In the data we’re going to be looking for permissions required. And different types of maps. To be honest, we will need to do some mapping it ourselves to get the finer details. From this, we will identify the sectors: all the different natural energies that come to the site. When we’re looking at the social aspects of a design, we’re going to look at the historical use of that site. And then, the community values.

By listening to the community, we connect with them. The capability assessment of a site will look at the different assets that are on the site: the strengths, weaknesses, opportunities and threats. And the risks. And then the skills and the interests of the people involved.

stages of design process - research, ideate, create, present

IDEATE – Understand Components

When we get to the ideation stage (where we put ideas onto paper), we’re going to look at the different elements that we can use (or the different components in the design). We identify the different components wanted by the client. And those needed. And we analyze them. Then we look at the function.

Look at Functions

And we look at different functions from each element.
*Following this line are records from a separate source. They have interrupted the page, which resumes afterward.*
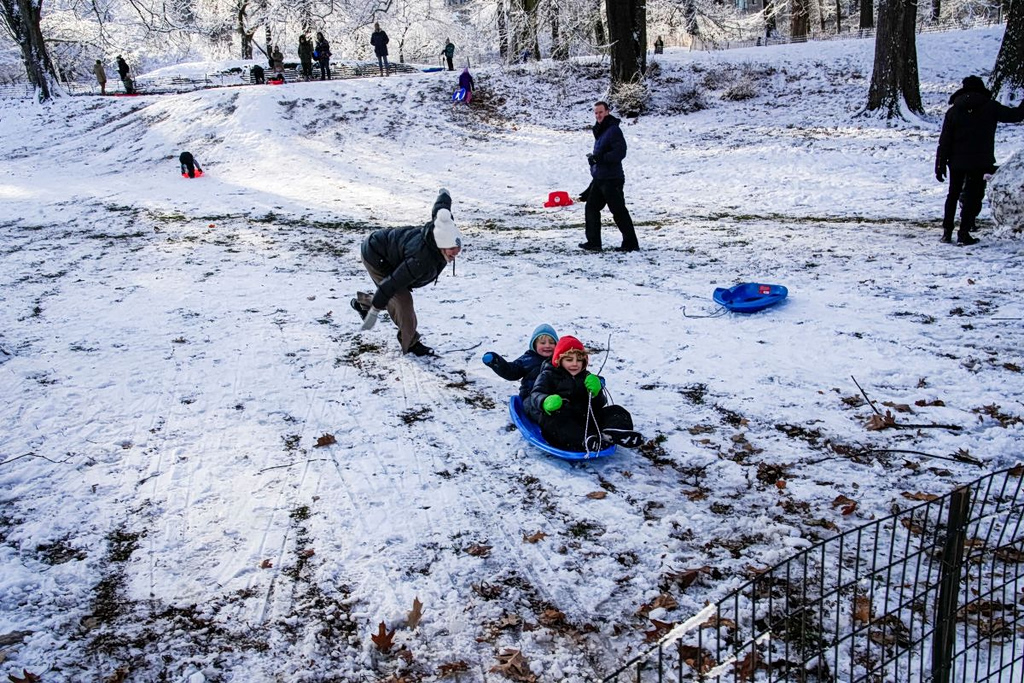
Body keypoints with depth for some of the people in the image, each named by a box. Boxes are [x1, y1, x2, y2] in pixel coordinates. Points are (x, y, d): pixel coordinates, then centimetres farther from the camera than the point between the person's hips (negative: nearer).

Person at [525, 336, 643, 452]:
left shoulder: (586, 377, 22)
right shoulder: (548, 376, 11)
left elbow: (600, 405, 14)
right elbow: (536, 394, -8)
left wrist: (596, 392, -12)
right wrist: (546, 402, -35)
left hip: (585, 417, 5)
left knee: (616, 411, -10)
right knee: (550, 417, -38)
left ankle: (611, 433, -46)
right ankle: (585, 440, -60)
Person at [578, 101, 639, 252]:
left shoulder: (614, 130, -10)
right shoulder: (600, 131, 19)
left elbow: (620, 153, -22)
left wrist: (599, 158, -26)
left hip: (612, 180, -9)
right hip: (599, 179, 9)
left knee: (619, 212, -6)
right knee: (591, 208, 8)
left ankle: (631, 243, 1)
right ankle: (593, 242, 14)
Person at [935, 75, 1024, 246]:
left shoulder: (953, 111, 1)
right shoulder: (990, 107, -5)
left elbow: (944, 141, -2)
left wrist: (940, 165, 1)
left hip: (957, 161, 2)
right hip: (980, 162, -2)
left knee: (953, 195, 14)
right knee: (973, 196, 2)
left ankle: (947, 231, 14)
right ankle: (964, 233, -4)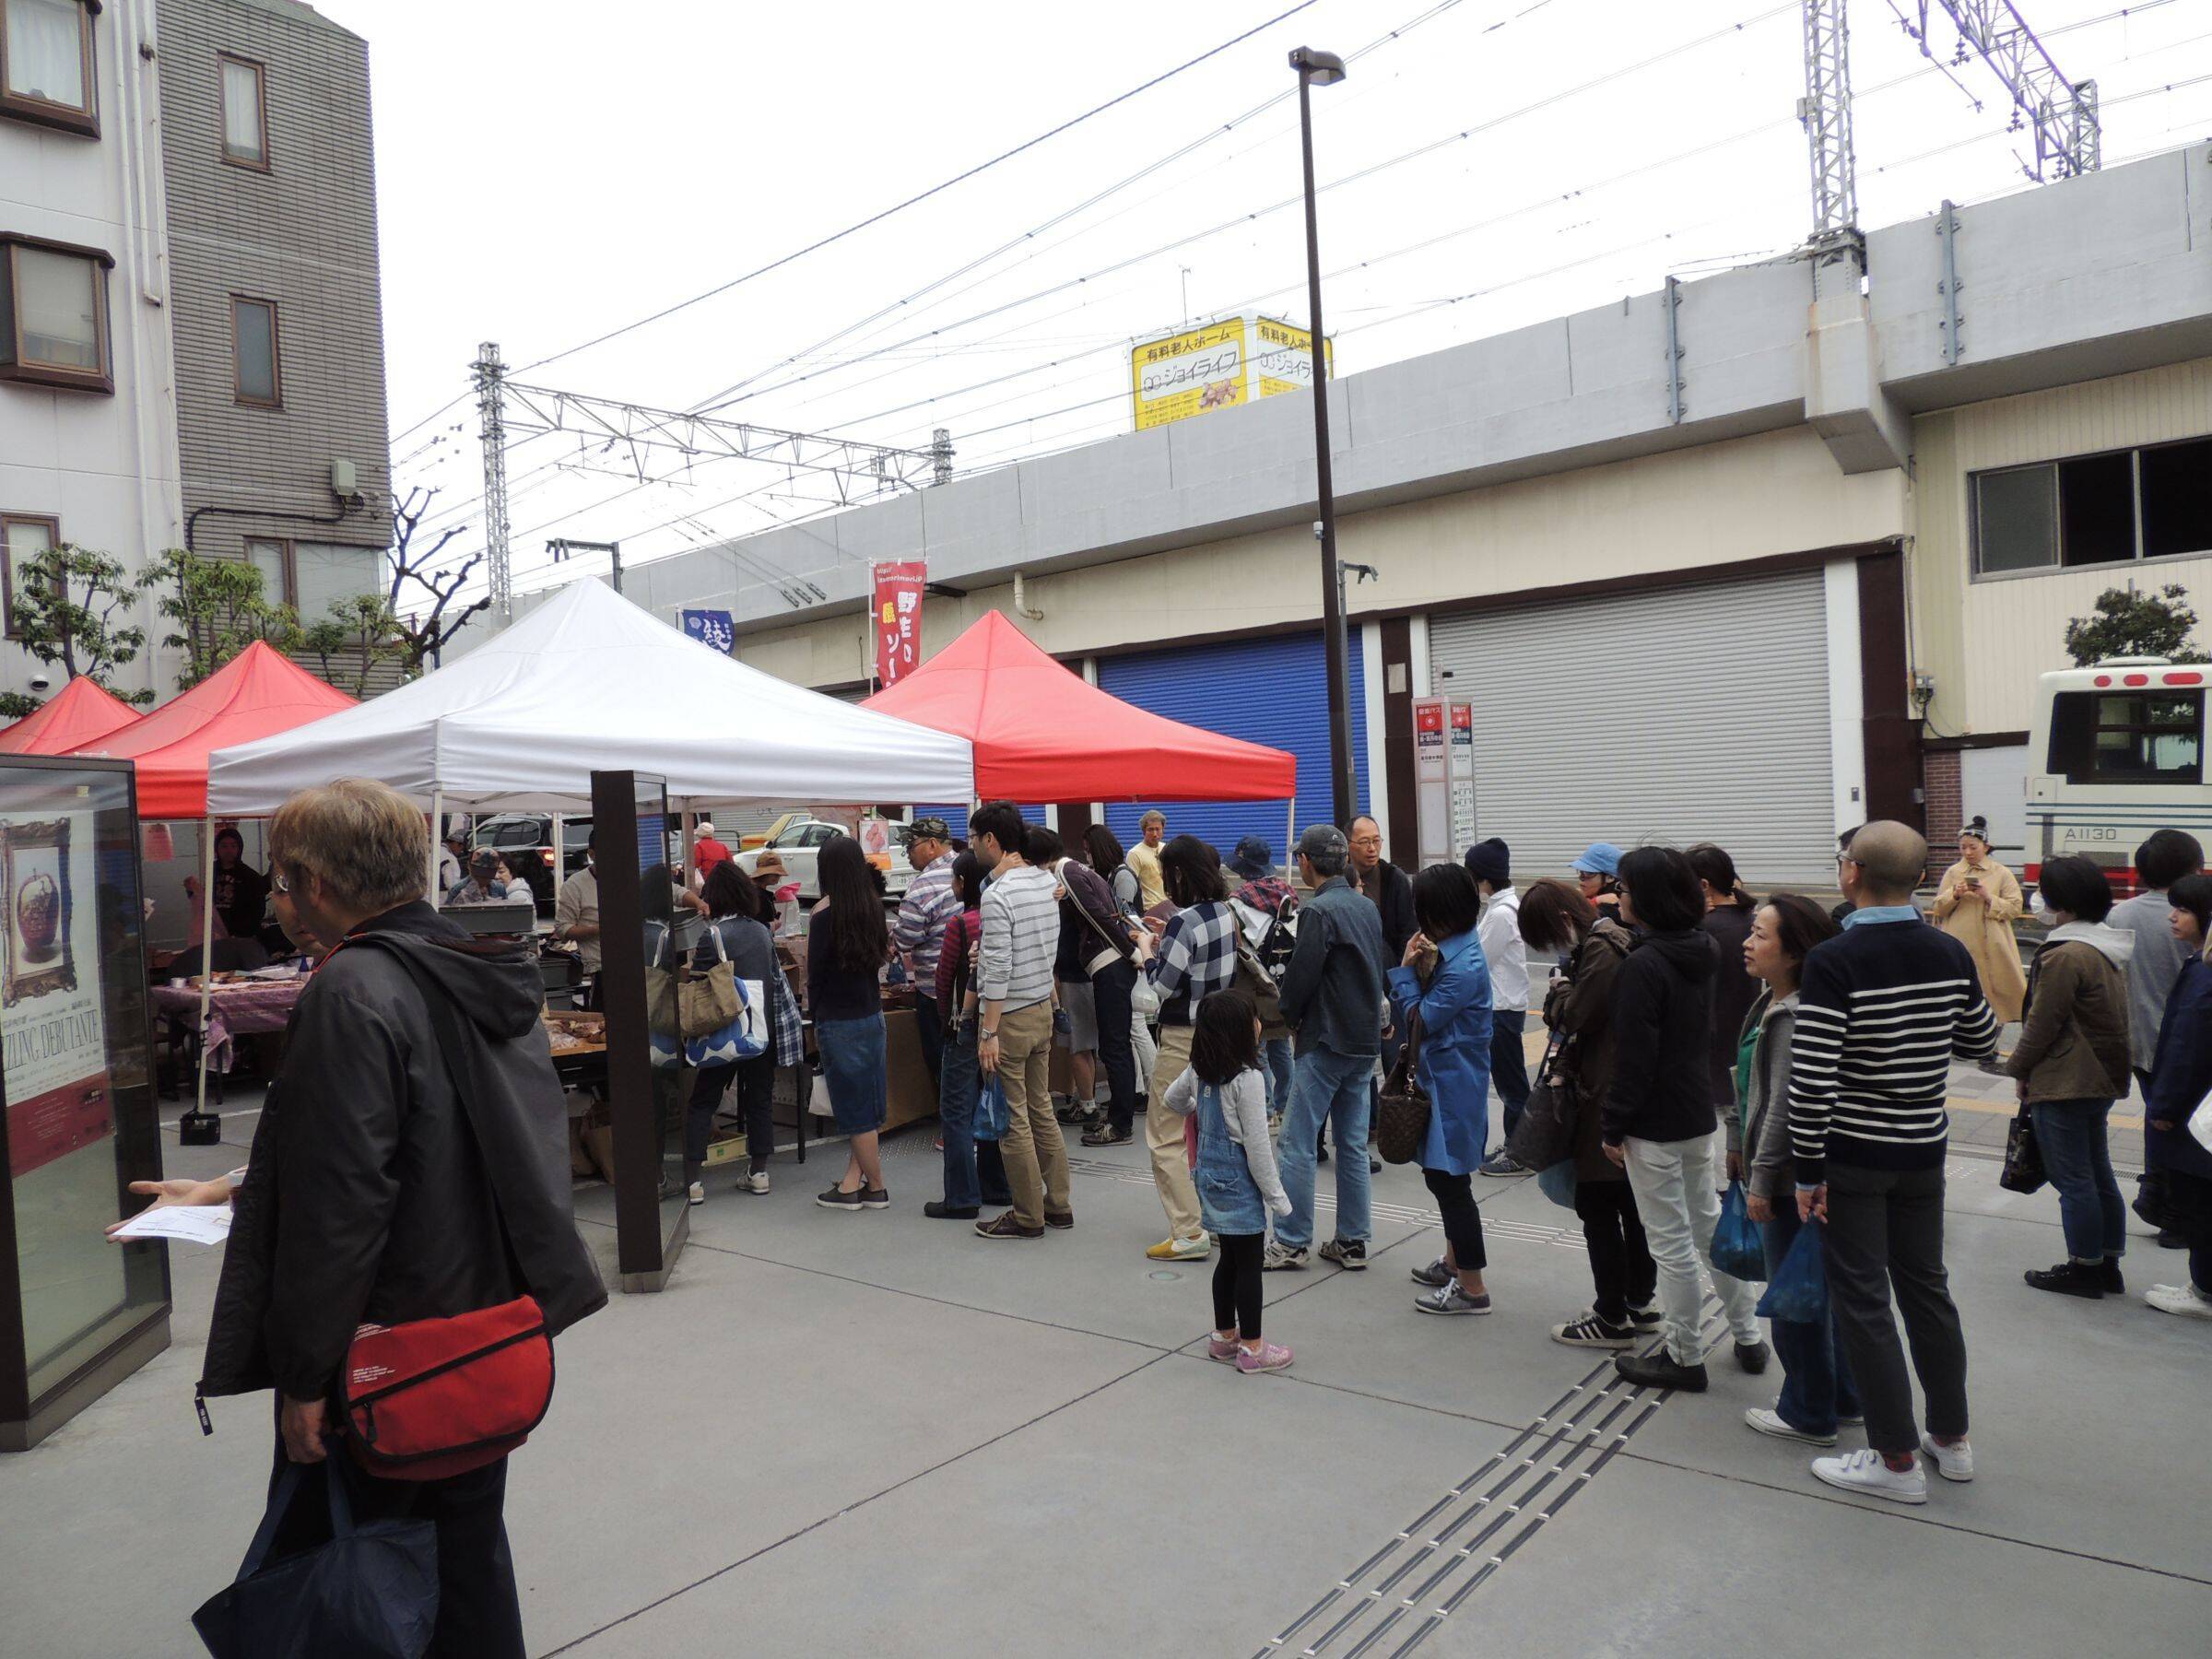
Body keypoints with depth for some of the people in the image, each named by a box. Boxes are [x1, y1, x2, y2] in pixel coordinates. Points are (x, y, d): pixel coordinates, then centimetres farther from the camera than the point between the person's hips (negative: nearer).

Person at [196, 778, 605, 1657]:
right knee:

And different elements or components that will meet those functions. ‘Sort of like having safeguards. Then we put this all together in an array a pattern or a shape.
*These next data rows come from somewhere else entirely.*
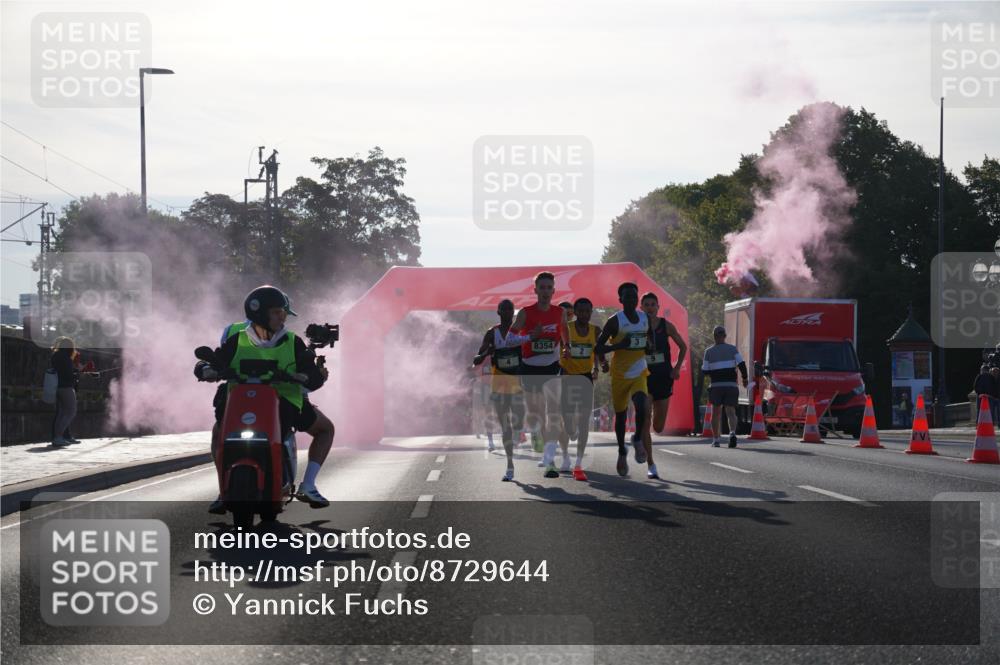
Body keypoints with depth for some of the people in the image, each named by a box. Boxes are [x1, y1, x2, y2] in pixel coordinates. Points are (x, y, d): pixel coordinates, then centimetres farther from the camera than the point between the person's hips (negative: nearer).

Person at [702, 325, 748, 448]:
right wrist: (744, 378, 8)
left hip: (716, 386, 0)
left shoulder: (709, 351, 3)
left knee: (716, 413, 12)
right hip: (731, 385, 0)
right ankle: (732, 432, -28)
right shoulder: (732, 349, 2)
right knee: (731, 412, -2)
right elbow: (741, 364, -5)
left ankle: (715, 439, 12)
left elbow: (705, 370, 2)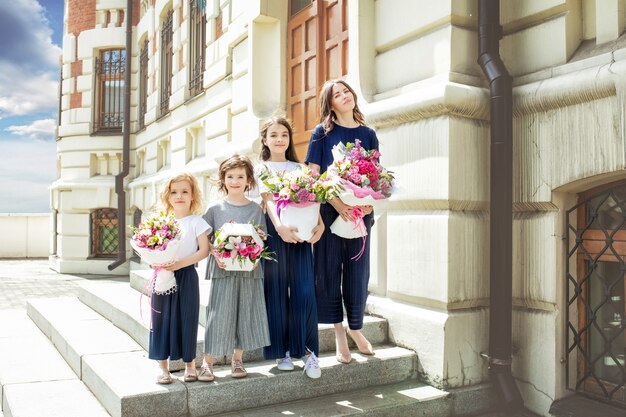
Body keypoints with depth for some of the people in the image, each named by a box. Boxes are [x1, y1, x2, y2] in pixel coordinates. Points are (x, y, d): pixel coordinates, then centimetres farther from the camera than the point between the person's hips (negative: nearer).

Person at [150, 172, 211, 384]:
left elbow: (204, 250, -9)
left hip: (186, 276, -3)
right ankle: (163, 367, 16)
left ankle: (190, 364, 18)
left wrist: (181, 263, -19)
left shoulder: (196, 222, -2)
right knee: (162, 319, 4)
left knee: (187, 319, 2)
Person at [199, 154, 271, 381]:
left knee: (245, 312, 7)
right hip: (222, 268, -1)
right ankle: (207, 362, 11)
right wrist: (217, 256, -14)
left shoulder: (255, 209, 6)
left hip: (249, 269, 2)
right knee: (218, 314, -1)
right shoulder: (215, 208, 3)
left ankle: (237, 359, 23)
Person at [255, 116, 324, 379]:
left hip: (301, 231, 2)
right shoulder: (262, 168, 8)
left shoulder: (300, 168, 17)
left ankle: (308, 350, 5)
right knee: (277, 290, 2)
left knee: (304, 290, -4)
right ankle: (281, 351, 13)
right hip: (275, 231, -2)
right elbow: (268, 200, -9)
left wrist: (320, 222, -14)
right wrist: (280, 227, -26)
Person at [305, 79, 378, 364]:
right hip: (329, 210, -2)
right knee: (329, 269, 2)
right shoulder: (322, 133, 2)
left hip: (360, 210, 2)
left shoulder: (368, 134, 10)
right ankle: (339, 332, 16)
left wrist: (370, 202, -9)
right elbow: (313, 175, -4)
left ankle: (355, 328, 26)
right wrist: (335, 202, -17)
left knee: (357, 270, 7)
So getting to the elements: we list them. And we analyze them for how useful they are going to be. And how useful connections. There’s a whole bunch of elements you can use in a design. But let’s just take one. For instance the bee. We know what its needs are. We identify the level of expertise

required. And we know it produces or what its function can be. And the main function of the bee is to actually pollinate crops. Not just give us honey.

analyse components such as bees as part of the process

Process of Functional Connections

We use three factors to work out the best placement for an element these three factors are the sectors, zoning and the integration with other elements. So, let’s take an example of the worm farm. The worm farm benefits from shade. It also benefits from being in a nearby zone.

So, it’s not difficult for the user to carry waste food waste from the kitchen to that worm farm. Then, we integrated them. We ask: “What other elements can benefit from the worm farm? The castings and the water from the worm farm is fertilizer for delicate plants in the nursery. So, we position it between the kitchen and the nursery and in the shade.”

integration of worm farm and kitchen and plant nursery is part of the process

The Design Creation

Then we move on to that stage of creating the design. We’ve got some ideas for the strategies that we can use to achieve the function. Remember, that strategy of using and cycling the waste by using chickens? But, we know we can also use worms and compost piles. Our strategy is to cycle the nutrients. But, the different ways to do that with chickens or compost pile are the techniques. The third thing within the creation stage is looking at patterns – where things will flow.

finding resources, different techniques and strategies is part of the process

Feedback Enriches Process

In the discussion stage you’ll be talking to your client about the concepts. And you’ll be setting about to make a staging plan: what should come now, what can wait until later. And finally, you want to think about how you can accept feedback. How it can improve your work every stage in this process. We can have little feedback loops. Oh! that’s a good idea. I’m going to put that into my next plan!

The ultimate goal of your design is to empower the client. Maybe the client is yourself. By finding ways to empower the client you will find a way to bring the design to life. And by having that design implemented you get to assess how good it is.